### Data for the task

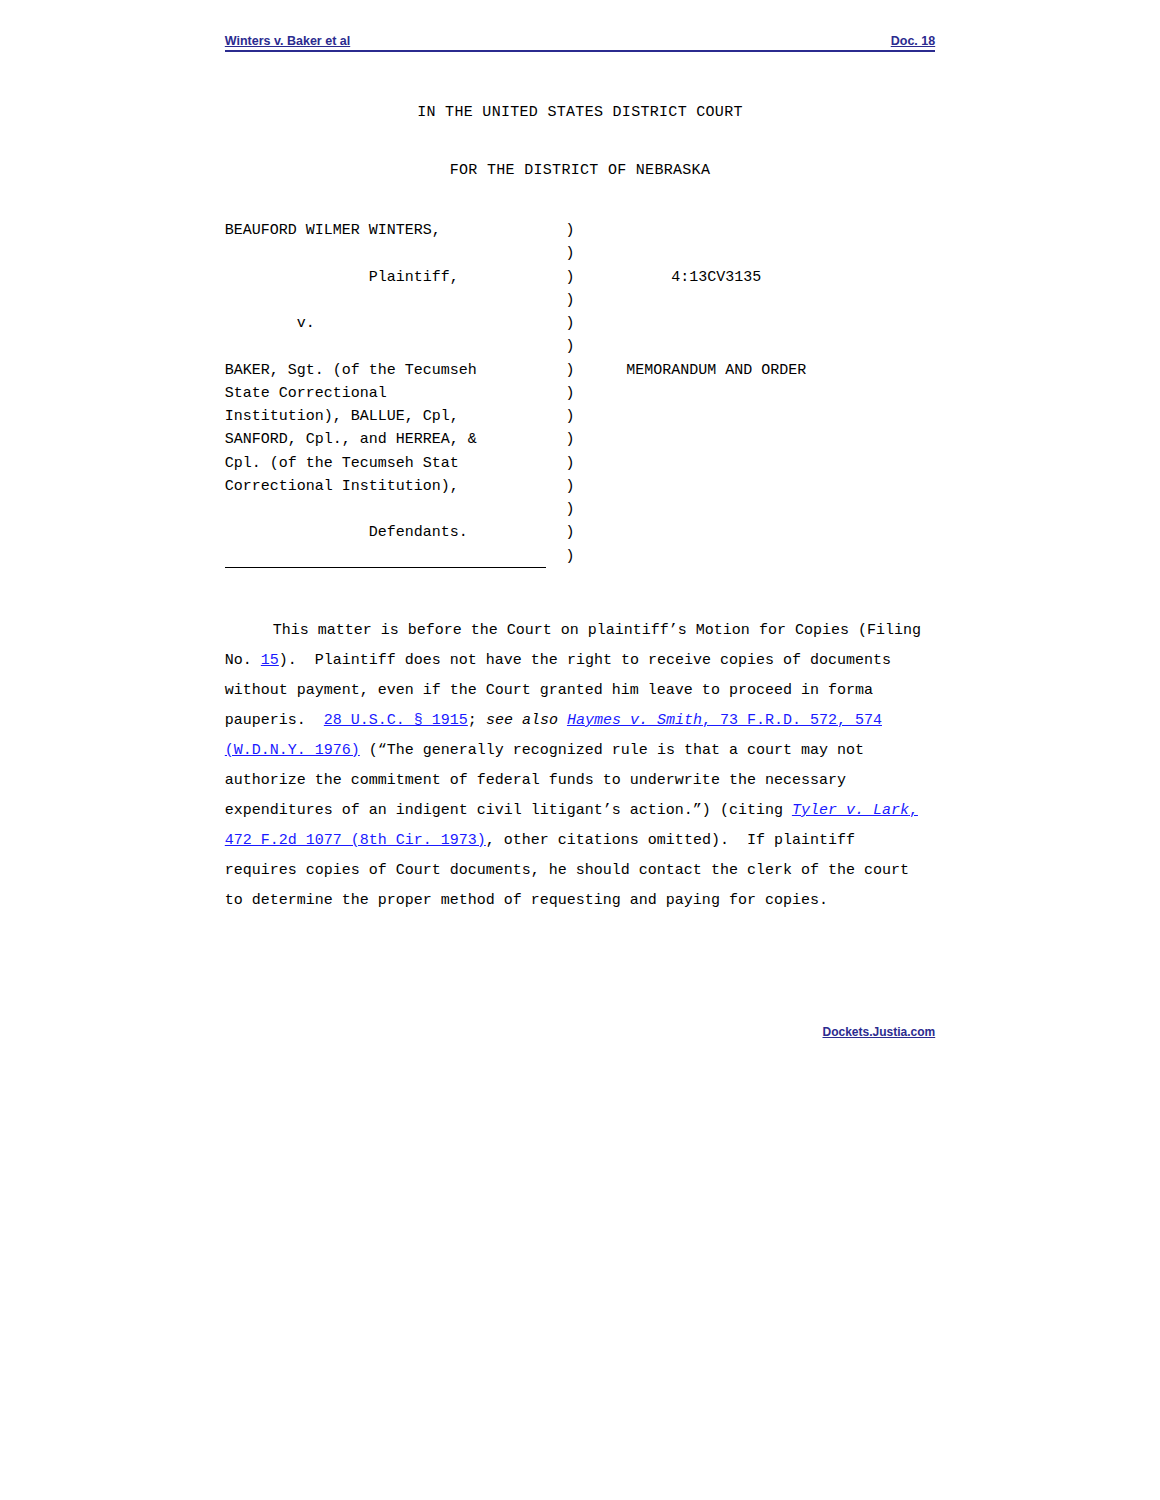Winters v. Baker et al Doc. 18
IN THE UNITED STATES DISTRICT COURT
FOR THE DISTRICT OF NEBRASKA
| BEAUFORD WILMER WINTERS, | ) | |
| | ) | |
| Plaintiff, | ) | 4:13CV3135 |
| | ) | |
| v. | ) | |
| | ) | |
| BAKER, Sgt. (of the Tecumseh | ) | MEMORANDUM AND ORDER |
| State Correctional | ) | |
| Institution), BALLUE, Cpl, | ) | |
| SANFORD, Cpl., and HERREA, & | ) | |
| Cpl. (of the Tecumseh Stat | ) | |
| Correctional Institution), | ) | |
| | ) | |
| Defendants. | ) | |
| | ) | |
This matter is before the Court on plaintiff’s Motion for Copies (Filing No. 15). Plaintiff does not have the right to receive copies of documents without payment, even if the Court granted him leave to proceed in forma pauperis. 28 U.S.C. § 1915; see also Haymes v. Smith, 73 F.R.D. 572, 574 (W.D.N.Y. 1976) (“The generally recognized rule is that a court may not authorize the commitment of federal funds to underwrite the necessary expenditures of an indigent civil litigant’s action.”) (citing Tyler v. Lark, 472 F.2d 1077 (8th Cir. 1973), other citations omitted). If plaintiff requires copies of Court documents, he should contact the clerk of the court to determine the proper method of requesting and paying for copies.
Dockets.Justia.com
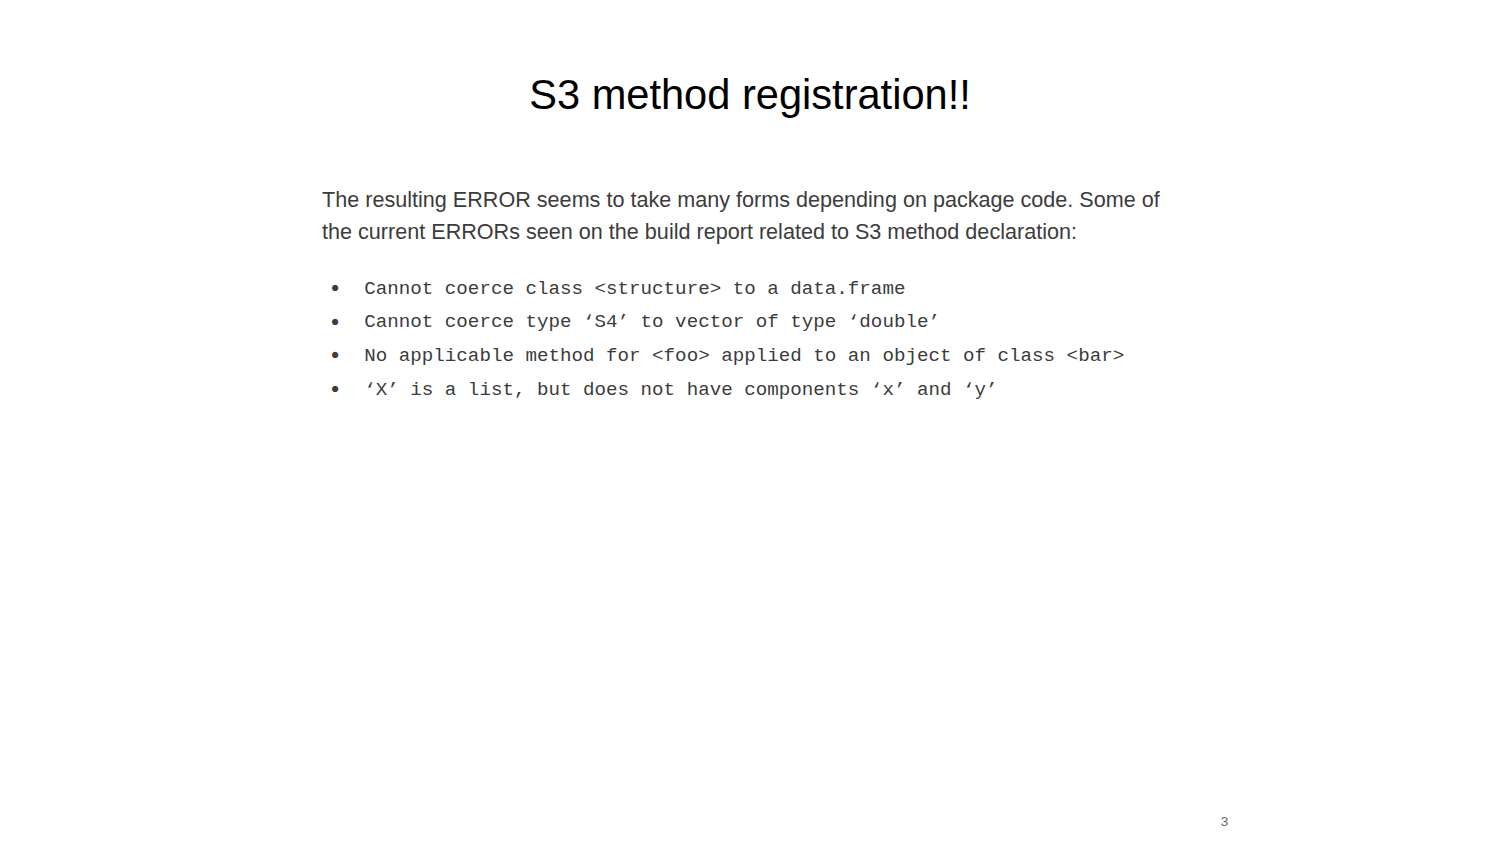S3 method registration!!
The resulting ERROR seems to take many forms depending on package code. Some of the current ERRORs seen on the build report related to S3 method declaration:
Cannot coerce class <structure> to a data.frame
Cannot coerce type ‘S4’ to vector of type ‘double’
No applicable method for <foo> applied to an object of class <bar>
‘X’ is a list, but does not have components ‘x’ and ‘y’
3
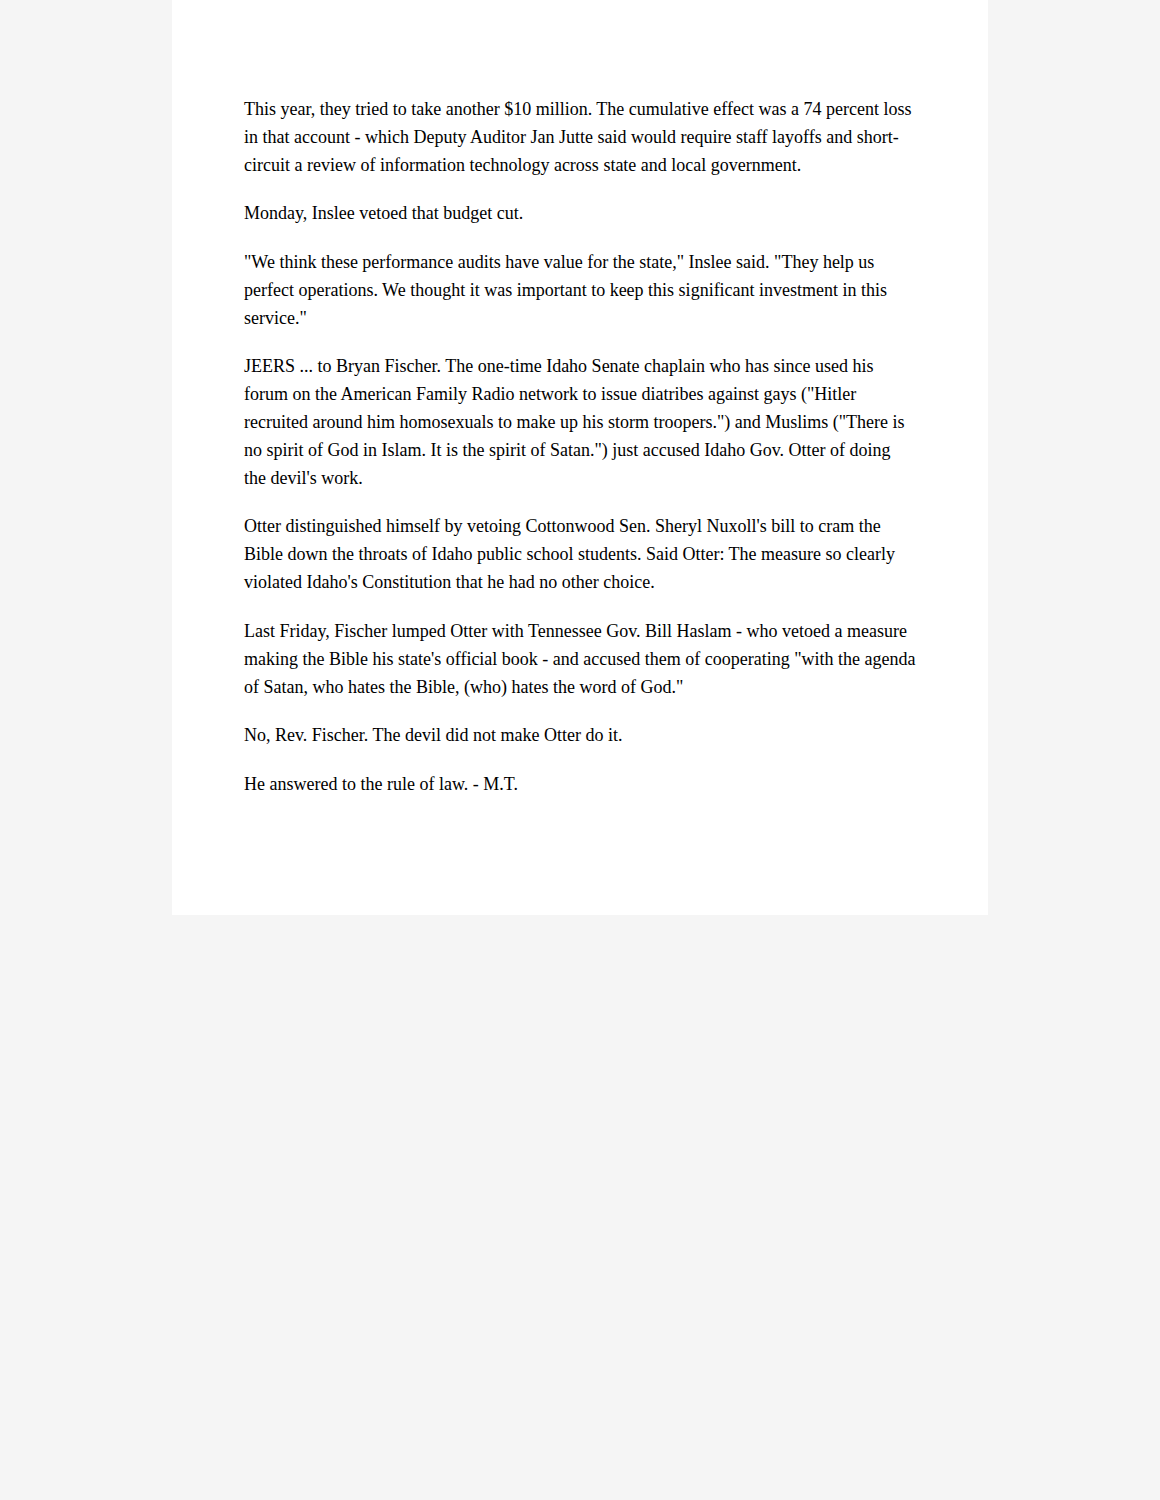This year, they tried to take another $10 million. The cumulative effect was a 74 percent loss in that account - which Deputy Auditor Jan Jutte said would require staff layoffs and short-circuit a review of information technology across state and local government.
Monday, Inslee vetoed that budget cut.
"We think these performance audits have value for the state," Inslee said. "They help us perfect operations. We thought it was important to keep this significant investment in this service."
JEERS ... to Bryan Fischer. The one-time Idaho Senate chaplain who has since used his forum on the American Family Radio network to issue diatribes against gays ("Hitler recruited around him homosexuals to make up his storm troopers.") and Muslims ("There is no spirit of God in Islam. It is the spirit of Satan.") just accused Idaho Gov. Otter of doing the devil's work.
Otter distinguished himself by vetoing Cottonwood Sen. Sheryl Nuxoll's bill to cram the Bible down the throats of Idaho public school students. Said Otter: The measure so clearly violated Idaho's Constitution that he had no other choice.
Last Friday, Fischer lumped Otter with Tennessee Gov. Bill Haslam - who vetoed a measure making the Bible his state's official book - and accused them of cooperating "with the agenda of Satan, who hates the Bible, (who) hates the word of God."
No, Rev. Fischer. The devil did not make Otter do it.
He answered to the rule of law. - M.T.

######

Work instructions: Print each entry precisely as written; the pictures stay out.

Answer to the problem:
Winters v. Baker et al Doc. 18
IN THE UNITED STATES DISTRICT COURT
FOR THE DISTRICT OF NEBRASKA
| BEAUFORD WILMER WINTERS, | ) | |
| | ) | |
| Plaintiff, | ) | 4:13CV3135 |
| | ) | |
| v. | ) | |
| | ) | |
| BAKER, Sgt. (of the Tecumseh | ) | MEMORANDUM AND ORDER |
| State Correctional | ) | |
| Institution), BALLUE, Cpl, | ) | |
| SANFORD, Cpl., and HERREA, & | ) | |
| Cpl. (of the Tecumseh Stat | ) | |
| Correctional Institution), | ) | |
| | ) | |
| Defendants. | ) | |
| | ) | |
This matter is before the Court on plaintiff’s Motion for Copies (Filing No. 15). Plaintiff does not have the right to receive copies of documents without payment, even if the Court granted him leave to proceed in forma pauperis. 28 U.S.C. § 1915; see also Haymes v. Smith, 73 F.R.D. 572, 574 (W.D.N.Y. 1976) (“The generally recognized rule is that a court may not authorize the commitment of federal funds to underwrite the necessary expenditures of an indigent civil litigant’s action.”) (citing Tyler v. Lark, 472 F.2d 1077 (8th Cir. 1973), other citations omitted). If plaintiff requires copies of Court documents, he should contact the clerk of the court to determine the proper method of requesting and paying for copies.
Dockets.Justia.com
S3 method registration!!
The resulting ERROR seems to take many forms depending on package code. Some of the current ERRORs seen on the build report related to S3 method declaration:
Cannot coerce class <structure> to a data.frame
Cannot coerce type ‘S4’ to vector of type ‘double’
No applicable method for <foo> applied to an object of class <bar>
‘X’ is a list, but does not have components ‘x’ and ‘y’
3
This year, they tried to take another $10 million. The cumulative effect was a 74 percent loss in that account - which Deputy Auditor Jan Jutte said would require staff layoffs and short-circuit a review of information technology across state and local government.
Monday, Inslee vetoed that budget cut.
"We think these performance audits have value for the state," Inslee said. "They help us perfect operations. We thought it was important to keep this significant investment in this service."
JEERS ... to Bryan Fischer. The one-time Idaho Senate chaplain who has since used his forum on the American Family Radio network to issue diatribes against gays ("Hitler recruited around him homosexuals to make up his storm troopers.") and Muslims ("There is no spirit of God in Islam. It is the spirit of Satan.") just accused Idaho Gov. Otter of doing the devil's work.
Otter distinguished himself by vetoing Cottonwood Sen. Sheryl Nuxoll's bill to cram the Bible down the throats of Idaho public school students. Said Otter: The measure so clearly violated Idaho's Constitution that he had no other choice.
Last Friday, Fischer lumped Otter with Tennessee Gov. Bill Haslam - who vetoed a measure making the Bible his state's official book - and accused them of cooperating "with the agenda of Satan, who hates the Bible, (who) hates the word of God."
No, Rev. Fischer. The devil did not make Otter do it.
He answered to the rule of law. - M.T.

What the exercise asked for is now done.